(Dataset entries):
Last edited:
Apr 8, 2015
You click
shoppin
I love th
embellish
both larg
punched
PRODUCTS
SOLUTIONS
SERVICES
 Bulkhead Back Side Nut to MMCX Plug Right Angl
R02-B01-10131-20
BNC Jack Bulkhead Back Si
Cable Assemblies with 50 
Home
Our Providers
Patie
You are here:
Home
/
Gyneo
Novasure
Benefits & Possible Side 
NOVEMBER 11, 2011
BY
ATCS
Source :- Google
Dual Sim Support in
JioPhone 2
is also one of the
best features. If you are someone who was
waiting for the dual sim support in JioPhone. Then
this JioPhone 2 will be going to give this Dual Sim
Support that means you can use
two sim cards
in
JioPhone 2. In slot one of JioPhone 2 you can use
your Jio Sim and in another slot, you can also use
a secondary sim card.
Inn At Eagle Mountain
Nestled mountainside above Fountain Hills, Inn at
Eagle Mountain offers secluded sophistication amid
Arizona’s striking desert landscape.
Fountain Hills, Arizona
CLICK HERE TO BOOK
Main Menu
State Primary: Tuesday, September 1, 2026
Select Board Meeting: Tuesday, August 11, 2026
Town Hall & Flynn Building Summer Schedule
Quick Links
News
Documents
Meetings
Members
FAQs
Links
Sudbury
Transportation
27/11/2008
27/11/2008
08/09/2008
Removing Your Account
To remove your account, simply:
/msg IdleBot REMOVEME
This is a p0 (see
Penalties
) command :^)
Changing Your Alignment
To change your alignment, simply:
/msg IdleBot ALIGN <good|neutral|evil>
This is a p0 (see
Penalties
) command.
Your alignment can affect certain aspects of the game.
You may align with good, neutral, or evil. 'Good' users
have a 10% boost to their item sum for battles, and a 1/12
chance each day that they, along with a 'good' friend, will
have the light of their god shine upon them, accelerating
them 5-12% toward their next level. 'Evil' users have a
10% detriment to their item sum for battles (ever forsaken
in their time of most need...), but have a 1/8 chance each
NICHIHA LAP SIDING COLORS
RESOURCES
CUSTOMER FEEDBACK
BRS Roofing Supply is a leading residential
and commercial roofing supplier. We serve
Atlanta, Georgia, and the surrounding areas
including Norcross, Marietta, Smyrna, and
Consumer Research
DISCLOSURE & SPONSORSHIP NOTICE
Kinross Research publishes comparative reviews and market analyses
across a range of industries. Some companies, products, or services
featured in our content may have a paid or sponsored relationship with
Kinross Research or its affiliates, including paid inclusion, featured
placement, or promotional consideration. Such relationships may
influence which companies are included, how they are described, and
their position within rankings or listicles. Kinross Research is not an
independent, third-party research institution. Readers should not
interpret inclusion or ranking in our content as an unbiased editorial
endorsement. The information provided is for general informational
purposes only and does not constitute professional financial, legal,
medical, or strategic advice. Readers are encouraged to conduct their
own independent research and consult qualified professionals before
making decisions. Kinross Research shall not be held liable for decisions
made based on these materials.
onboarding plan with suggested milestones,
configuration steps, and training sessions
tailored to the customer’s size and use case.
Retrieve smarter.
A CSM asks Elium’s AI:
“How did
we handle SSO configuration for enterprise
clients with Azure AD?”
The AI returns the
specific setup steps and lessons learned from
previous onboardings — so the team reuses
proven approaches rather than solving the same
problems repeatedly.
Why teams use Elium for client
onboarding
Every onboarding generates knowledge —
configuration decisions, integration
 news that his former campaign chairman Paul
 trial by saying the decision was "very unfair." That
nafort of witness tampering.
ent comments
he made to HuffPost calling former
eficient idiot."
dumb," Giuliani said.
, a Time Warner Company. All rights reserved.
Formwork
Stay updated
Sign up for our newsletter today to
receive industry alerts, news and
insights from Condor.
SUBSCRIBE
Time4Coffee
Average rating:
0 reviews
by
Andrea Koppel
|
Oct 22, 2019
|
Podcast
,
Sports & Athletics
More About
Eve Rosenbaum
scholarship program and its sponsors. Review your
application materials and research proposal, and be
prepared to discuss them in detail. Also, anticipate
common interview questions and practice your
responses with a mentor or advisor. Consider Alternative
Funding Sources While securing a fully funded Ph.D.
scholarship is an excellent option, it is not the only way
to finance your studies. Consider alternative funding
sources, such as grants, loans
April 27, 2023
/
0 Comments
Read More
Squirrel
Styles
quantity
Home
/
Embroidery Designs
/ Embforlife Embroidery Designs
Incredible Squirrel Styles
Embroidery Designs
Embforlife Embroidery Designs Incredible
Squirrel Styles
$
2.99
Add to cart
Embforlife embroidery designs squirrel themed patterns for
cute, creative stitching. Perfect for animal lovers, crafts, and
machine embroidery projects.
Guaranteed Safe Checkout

(What to do):
Identify the lines above that contain the word "scholarship", then copy them.

(Written answer):
scholarship program and its sponsors. Review your
scholarship is an excellent option, it is not the only way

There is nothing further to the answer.